It may seem like a recent phenomenon, but Andy Warhol was an anomalous life logger in the 1960s, endlessly snapping Polaroids of the celebrities buzzing around him.
“My idea of a good picture is one that’s in focus and of a famous person,” king of Pop Art Andy Warhol once said.
Carrying a Polaroid camera from the late 1950s until his death in 1987, he amassed a huge collection of instant pictures of friends, lovers, patrons, the famous, the obscure, the scenic, the fashionable, and himself.
The candid portraits, taken by Warhol with his Polaroid Big Shot Camera in the Seventies and Eighties, include leading lights from the world of music, movies and sport, from Liza Minelli and John Lennon to Arnold Schwarzenegger to Muhammad Ali.
Andy Warhol, born Andrew Warhola Jr.(August 6, 1928 – February 22, 1987) was an American artist, film director, and producer who was a leading figure in the visual art movement known as pop art.

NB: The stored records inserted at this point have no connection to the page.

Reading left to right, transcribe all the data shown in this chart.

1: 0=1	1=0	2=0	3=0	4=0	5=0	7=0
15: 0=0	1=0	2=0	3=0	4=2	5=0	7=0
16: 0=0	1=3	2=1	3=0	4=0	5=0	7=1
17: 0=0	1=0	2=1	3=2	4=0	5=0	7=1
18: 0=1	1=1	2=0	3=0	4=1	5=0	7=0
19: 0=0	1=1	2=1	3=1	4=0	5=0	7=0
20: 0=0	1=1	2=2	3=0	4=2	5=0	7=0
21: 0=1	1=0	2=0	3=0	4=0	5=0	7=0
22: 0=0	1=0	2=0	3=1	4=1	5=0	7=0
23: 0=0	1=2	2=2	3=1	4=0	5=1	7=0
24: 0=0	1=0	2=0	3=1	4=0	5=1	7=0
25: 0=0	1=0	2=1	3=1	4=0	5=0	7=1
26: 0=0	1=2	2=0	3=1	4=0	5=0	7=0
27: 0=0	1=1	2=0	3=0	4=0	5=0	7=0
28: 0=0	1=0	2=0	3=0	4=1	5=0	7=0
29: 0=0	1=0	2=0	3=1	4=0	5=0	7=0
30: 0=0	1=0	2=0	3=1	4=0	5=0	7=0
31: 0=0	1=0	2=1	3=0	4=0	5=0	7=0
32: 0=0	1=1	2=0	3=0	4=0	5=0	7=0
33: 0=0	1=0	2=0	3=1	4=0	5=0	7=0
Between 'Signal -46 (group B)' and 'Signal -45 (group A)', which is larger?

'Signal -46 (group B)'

His works explore the relationship between artistic expression, advertising, and celebrity culture that flourished by the 1960s, and span a variety of media, including painting, silkscreening, photography, film, and sculpture. Some of his best known works include the silkscreen paintings Campbell’s Soup Cans (1962) and Marilyn Diptych (1962), the experimental films Empire (1964) and Chelsea Girls (1966), and the multimedia events known as the Exploding Plastic Inevitable (1966–67).

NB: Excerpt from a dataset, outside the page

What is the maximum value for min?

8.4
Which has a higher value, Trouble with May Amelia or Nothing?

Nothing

Born and raised in Pittsburgh, Warhol initially pursued a successful career as a commercial illustrator. After exhibiting his work in several galleries in the late 1950s, he began to receive recognition as an influential and controversial artist. His New York studio, The Factory, became a well-known gathering place that brought together distinguished intellectuals, drag queens, playwrights, Bohemian street people, Hollywood celebrities, and wealthy patrons. He promoted a collection of personalities known as Warhol superstars, and is credited with inspiring the widely used expression “15 minutes of fame”. In the late 1960s he managed and produced the experimental rock band The Velvet Underground and founded Interview magazine. He authored numerous books, including The Philosophy of Andy Warhol and Popism: The Warhol Sixties. He lived openly as a gay man before the gay liberation movement. In June 1968, he was almost killed by radical feminist Valerie Solanas who shot him inside his studio. After gallbladder surgery, Warhol died of cardiac arrhythmia in February 1987 at the age of 58 in New York.
Warhol has been the subject of numerous retrospective exhibitions, books, and feature and documentary films. The Andy Warhol Museum in his native city of Pittsburgh, which holds an extensive permanent collection of art and archives, is the largest museum in the United States dedicated to a single artist. A 2009 article in The Economist described Warhol as the “bellwether of the art market”. Many of his creations are very collectible and highly valuable. The highest price ever paid for a Warhol painting is $105 million for a 1963 serigraph titled Silver Car Crash (Double Disaster). His works include some of the most expensive paintings ever sold.